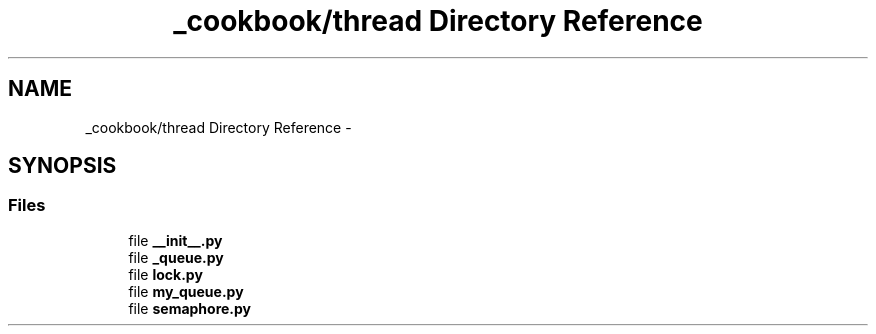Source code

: .TH "_cookbook/thread Directory Reference" 3 "Wed Sep 17 2014" "Version 0.0.0" "admin-linux" \" -*- nroff -*-
.ad l
.nh
.SH NAME
_cookbook/thread Directory Reference \- 
.SH SYNOPSIS
.br
.PP
.SS "Files"

.in +1c
.ti -1c
.RI "file \fB__init__\&.py\fP"
.br
.ti -1c
.RI "file \fB_queue\&.py\fP"
.br
.ti -1c
.RI "file \fBlock\&.py\fP"
.br
.ti -1c
.RI "file \fBmy_queue\&.py\fP"
.br
.ti -1c
.RI "file \fBsemaphore\&.py\fP"
.br
.in -1c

◇ ◇ ◇ ◇ ◇ ◇ ◇

→ Your goal: Scan the material above. Copy each line where "Directory" occurs.

→ Answer space:
: .TH "_cookbook/thread Directory Reference" 3 "Wed Sep 17 2014" "Version 0.0.0" "admin-linux" \" -*- nroff -*-
_cookbook/thread Directory Reference \- 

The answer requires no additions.